We have fruit trees and asparagus still grows along the old irrigation ditches because it was planted there by the pioneers. They threw everything they owned in a small cart and pushed it by hand across the Great Plains and across half of the Rocky Mountains to be a part of the Zion the Mormons were trying to build here.
It didn't hold. Political ambitions set in, and the railroad connecting at the Golden Spike, connecting the two coasts with this new utopia ripped the dream to shreds. It was corrupted and colonized and infused with materialism and worldliness. This decline can be traced by the architectural history of the tallest building in Utah over time. At first, the tallest building in Salt Lake Valley was the Mormon Temple. The whole grid system of roads uses the southeast corner of the temple as the center of the grid: 0, 0. It was the center of the community. The railroad was completed, and Utah wanted to join the United States.
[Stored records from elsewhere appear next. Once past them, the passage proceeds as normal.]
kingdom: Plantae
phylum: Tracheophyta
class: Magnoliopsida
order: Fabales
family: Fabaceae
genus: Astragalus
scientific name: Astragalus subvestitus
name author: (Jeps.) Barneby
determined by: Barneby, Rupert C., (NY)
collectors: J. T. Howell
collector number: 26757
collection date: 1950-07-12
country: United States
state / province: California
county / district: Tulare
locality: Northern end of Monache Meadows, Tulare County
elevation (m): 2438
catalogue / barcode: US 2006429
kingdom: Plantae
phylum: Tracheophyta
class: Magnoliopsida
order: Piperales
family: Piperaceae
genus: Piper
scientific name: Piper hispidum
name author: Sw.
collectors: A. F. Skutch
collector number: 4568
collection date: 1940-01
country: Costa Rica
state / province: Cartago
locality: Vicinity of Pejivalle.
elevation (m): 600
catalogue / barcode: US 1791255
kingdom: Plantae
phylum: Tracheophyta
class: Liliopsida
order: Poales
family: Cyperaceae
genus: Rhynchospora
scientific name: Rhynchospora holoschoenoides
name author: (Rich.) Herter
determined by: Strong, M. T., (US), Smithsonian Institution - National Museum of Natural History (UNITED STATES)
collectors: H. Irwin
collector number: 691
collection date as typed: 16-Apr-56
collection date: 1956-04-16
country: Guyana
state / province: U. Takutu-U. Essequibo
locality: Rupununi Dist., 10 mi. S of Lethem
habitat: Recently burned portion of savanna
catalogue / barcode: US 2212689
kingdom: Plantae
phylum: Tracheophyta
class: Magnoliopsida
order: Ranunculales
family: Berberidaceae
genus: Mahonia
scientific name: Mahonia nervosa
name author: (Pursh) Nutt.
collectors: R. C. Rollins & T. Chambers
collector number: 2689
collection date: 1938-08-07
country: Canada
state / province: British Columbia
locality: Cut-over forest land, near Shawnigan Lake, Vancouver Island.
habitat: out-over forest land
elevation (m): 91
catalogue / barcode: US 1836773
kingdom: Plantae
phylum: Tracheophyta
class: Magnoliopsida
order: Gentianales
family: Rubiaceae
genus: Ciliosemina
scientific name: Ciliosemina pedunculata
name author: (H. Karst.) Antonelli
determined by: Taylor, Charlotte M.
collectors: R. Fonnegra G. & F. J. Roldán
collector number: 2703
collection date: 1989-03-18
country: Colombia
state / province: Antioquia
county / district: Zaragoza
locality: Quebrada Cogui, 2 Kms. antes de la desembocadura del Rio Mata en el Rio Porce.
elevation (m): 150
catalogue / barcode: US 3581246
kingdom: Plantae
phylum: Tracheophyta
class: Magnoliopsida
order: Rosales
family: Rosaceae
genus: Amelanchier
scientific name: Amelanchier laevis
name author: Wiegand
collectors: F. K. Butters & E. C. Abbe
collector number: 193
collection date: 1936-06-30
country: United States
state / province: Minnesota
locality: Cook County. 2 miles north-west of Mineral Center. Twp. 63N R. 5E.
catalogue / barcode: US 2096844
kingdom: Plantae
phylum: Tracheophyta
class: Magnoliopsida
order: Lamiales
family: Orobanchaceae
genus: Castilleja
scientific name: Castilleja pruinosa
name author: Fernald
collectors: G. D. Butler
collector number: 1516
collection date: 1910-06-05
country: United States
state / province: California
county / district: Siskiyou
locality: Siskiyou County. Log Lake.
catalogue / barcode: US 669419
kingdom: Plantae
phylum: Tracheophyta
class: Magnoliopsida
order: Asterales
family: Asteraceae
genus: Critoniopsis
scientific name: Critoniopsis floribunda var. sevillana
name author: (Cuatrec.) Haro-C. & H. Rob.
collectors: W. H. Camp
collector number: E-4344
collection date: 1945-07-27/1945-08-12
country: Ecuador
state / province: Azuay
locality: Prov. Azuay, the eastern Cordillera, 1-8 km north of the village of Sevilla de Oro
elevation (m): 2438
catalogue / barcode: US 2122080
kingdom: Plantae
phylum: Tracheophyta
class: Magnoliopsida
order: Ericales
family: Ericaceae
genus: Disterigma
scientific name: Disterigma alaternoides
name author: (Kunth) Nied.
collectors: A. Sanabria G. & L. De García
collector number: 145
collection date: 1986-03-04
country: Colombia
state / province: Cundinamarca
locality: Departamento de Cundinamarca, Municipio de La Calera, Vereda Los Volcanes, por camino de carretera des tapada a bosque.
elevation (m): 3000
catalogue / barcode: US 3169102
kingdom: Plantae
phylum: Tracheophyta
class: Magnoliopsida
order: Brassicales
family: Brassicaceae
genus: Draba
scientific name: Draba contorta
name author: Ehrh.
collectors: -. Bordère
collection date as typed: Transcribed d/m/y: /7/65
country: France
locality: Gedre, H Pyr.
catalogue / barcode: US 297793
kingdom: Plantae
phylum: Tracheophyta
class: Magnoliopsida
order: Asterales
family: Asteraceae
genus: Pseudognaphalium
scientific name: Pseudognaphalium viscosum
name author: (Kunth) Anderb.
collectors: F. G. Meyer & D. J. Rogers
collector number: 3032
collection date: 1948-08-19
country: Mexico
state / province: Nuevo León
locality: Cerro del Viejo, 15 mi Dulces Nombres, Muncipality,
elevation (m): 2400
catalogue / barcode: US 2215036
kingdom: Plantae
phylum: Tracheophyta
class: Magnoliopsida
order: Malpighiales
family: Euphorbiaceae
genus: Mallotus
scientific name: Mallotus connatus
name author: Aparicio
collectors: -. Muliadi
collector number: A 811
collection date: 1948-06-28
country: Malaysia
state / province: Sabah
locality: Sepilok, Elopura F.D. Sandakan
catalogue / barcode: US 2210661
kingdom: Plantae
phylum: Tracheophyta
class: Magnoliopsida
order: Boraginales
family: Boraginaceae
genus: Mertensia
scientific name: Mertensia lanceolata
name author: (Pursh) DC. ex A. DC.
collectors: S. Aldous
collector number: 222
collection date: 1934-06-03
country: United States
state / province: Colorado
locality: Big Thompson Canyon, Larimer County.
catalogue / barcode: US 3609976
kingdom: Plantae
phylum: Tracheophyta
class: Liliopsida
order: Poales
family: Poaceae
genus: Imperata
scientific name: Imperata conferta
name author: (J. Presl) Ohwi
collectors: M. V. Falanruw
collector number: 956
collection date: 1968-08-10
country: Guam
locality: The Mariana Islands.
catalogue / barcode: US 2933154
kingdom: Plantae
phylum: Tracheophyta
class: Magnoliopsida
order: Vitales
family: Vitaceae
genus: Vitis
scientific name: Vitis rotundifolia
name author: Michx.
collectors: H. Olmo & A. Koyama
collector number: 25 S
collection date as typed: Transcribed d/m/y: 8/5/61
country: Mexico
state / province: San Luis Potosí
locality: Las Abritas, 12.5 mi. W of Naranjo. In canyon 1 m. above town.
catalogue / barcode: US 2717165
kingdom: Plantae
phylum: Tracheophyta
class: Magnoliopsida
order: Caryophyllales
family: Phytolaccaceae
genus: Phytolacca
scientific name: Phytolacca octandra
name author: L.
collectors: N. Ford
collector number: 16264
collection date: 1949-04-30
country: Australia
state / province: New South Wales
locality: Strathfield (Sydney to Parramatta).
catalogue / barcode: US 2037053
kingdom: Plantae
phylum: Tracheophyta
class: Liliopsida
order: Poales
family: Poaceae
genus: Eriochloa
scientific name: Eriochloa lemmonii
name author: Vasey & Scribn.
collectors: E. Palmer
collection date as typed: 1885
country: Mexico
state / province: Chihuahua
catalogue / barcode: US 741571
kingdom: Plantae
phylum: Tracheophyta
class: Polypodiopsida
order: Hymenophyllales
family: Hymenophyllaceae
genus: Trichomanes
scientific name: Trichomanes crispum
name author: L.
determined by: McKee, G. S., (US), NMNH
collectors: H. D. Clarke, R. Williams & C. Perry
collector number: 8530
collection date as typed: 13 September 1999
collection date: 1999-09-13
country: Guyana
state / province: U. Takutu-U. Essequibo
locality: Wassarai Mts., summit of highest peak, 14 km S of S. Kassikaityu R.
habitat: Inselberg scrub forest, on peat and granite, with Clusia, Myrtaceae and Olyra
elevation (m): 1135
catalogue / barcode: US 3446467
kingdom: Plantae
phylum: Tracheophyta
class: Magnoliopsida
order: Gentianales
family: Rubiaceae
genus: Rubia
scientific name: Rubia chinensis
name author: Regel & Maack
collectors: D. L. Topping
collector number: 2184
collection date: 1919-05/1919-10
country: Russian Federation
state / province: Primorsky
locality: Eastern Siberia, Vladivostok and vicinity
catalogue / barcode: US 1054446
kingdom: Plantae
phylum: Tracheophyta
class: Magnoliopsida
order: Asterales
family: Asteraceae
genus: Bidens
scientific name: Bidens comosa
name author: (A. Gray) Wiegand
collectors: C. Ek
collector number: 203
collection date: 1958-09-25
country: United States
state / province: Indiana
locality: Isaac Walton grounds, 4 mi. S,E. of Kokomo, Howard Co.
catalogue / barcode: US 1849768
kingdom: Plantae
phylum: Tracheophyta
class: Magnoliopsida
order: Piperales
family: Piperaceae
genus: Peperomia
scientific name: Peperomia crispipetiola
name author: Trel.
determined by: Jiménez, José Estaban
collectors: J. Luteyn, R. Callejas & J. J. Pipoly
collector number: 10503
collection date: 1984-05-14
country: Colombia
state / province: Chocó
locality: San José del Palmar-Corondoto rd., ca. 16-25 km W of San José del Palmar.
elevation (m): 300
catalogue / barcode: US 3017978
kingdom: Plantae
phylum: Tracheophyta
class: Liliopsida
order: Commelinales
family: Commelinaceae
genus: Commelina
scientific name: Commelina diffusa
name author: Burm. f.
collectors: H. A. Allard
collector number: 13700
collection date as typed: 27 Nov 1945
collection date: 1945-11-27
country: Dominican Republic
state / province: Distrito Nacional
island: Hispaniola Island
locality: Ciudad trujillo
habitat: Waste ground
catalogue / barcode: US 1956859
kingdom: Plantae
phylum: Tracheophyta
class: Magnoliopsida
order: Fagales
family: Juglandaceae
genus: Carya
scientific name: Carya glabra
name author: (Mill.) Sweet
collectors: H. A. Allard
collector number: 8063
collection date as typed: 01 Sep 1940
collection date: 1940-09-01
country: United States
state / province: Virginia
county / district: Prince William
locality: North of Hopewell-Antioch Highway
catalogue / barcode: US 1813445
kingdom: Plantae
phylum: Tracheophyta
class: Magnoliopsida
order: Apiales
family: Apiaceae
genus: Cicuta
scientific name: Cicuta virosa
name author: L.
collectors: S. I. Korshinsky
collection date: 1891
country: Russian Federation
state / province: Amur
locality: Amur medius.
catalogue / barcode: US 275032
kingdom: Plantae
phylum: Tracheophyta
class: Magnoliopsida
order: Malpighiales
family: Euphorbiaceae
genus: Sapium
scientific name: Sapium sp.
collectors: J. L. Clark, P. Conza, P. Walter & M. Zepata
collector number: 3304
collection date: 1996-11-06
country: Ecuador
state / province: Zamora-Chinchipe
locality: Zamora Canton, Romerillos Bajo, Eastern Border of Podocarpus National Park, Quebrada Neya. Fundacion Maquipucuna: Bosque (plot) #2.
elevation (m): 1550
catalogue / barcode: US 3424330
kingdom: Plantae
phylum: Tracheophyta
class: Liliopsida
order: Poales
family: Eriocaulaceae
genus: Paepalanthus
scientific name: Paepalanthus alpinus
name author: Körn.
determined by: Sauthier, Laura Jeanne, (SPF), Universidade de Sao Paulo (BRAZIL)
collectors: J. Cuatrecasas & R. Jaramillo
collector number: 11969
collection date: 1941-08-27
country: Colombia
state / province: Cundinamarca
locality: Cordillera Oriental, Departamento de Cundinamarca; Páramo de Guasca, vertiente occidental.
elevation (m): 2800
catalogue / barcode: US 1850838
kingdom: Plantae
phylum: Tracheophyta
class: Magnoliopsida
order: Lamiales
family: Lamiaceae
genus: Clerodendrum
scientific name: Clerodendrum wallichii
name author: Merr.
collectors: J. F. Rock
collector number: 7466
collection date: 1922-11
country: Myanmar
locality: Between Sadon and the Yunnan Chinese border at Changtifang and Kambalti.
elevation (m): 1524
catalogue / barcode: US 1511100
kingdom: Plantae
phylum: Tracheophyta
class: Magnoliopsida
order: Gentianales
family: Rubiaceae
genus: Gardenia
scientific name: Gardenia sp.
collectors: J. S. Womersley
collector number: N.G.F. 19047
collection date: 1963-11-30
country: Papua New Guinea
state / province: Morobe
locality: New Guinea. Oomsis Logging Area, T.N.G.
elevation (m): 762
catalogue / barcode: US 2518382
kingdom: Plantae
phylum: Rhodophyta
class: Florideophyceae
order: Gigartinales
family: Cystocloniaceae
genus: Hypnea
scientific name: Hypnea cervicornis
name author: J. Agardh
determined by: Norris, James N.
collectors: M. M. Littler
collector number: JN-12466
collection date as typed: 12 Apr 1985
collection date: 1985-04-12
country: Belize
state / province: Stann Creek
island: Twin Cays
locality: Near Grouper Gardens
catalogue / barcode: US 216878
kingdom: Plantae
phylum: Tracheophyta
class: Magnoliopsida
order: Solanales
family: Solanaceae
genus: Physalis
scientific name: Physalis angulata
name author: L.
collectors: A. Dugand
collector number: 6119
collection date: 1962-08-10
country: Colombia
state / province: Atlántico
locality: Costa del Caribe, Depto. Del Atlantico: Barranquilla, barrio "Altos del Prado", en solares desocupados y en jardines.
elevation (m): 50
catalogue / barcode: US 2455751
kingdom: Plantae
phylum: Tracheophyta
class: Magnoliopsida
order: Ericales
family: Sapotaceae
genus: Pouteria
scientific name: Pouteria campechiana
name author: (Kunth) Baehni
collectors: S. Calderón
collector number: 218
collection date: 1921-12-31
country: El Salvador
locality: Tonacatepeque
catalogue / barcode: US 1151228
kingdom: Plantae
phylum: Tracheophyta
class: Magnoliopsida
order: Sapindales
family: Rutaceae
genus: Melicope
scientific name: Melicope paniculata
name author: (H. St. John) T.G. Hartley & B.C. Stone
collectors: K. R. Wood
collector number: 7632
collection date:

Utah got political ambitions, and they applied for statehood with a goal of becoming nationally relevant. They built a Capitol building that is a direct replica of the Capitol building in Washington, D.C., and that was the tallest building in Utah. Then, the Mormons got more and more acquainted with the modern world and all its charms, and slowly turned from a peculiar religion into a mainstream church, and became a full-on bureaucracy. They built the Church Office Building, which became the tallest (and still is, by law) the tallest building in Utah.
When I was a child, the Mormon Church taught adamantly that the members should avoid shopping on Sunday. Now, the Church owns the largest shopping mall in Utah, and this mall is open on Sunday.
This is a microcosm of the story of America.